An accurate, complete copy of the records below is required.

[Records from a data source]
+-------+

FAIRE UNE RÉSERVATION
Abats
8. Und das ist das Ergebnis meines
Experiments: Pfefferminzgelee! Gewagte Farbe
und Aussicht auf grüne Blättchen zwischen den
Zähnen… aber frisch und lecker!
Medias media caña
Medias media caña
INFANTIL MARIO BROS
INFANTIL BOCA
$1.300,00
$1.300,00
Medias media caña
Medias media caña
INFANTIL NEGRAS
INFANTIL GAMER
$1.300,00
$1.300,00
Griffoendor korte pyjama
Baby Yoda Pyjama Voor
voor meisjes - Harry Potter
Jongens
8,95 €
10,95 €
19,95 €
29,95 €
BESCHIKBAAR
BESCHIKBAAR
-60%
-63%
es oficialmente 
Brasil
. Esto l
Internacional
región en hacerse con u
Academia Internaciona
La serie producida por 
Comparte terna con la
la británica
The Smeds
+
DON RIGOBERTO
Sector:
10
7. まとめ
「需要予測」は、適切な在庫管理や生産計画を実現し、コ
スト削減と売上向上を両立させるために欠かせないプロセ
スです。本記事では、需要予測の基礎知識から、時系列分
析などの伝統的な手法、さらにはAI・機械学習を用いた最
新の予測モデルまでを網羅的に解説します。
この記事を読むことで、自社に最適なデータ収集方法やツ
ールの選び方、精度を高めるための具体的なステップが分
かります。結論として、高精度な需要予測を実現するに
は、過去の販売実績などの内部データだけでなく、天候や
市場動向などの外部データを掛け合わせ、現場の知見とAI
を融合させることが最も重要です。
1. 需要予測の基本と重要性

+-------+

EXERCISE RESULT:
FAIRE UNE RÉSERVATION
Abats
8. Und das ist das Ergebnis meines
Experiments: Pfefferminzgelee! Gewagte Farbe
und Aussicht auf grüne Blättchen zwischen den
Zähnen… aber frisch und lecker!
Medias media caña
Medias media caña
INFANTIL MARIO BROS
INFANTIL BOCA
$1.300,00
$1.300,00
Medias media caña
Medias media caña
INFANTIL NEGRAS
INFANTIL GAMER
$1.300,00
$1.300,00
Griffoendor korte pyjama
Baby Yoda Pyjama Voor
voor meisjes - Harry Potter
Jongens
8,95 €
10,95 €
19,95 €
29,95 €
BESCHIKBAAR
BESCHIKBAAR
-60%
-63%
es oficialmente 
Brasil
. Esto l
Internacional
región en hacerse con u
Academia Internaciona
La serie producida por 
Comparte terna con la
la británica
The Smeds
+
DON RIGOBERTO
Sector:
10
7. まとめ
「需要予測」は、適切な在庫管理や生産計画を実現し、コ
スト削減と売上向上を両立させるために欠かせないプロセ
スです。本記事では、需要予測の基礎知識から、時系列分
析などの伝統的な手法、さらにはAI・機械学習を用いた最
新の予測モデルまでを網羅的に解説します。
この記事を読むことで、自社に最適なデータ収集方法やツ
ールの選び方、精度を高めるための具体的なステップが分
かります。結論として、高精度な需要予測を実現するに
は、過去の販売実績などの内部データだけでなく、天候や
市場動向などの外部データを掛け合わせ、現場の知見とAI
を融合させることが最も重要です。
1. 需要予測の基本と重要性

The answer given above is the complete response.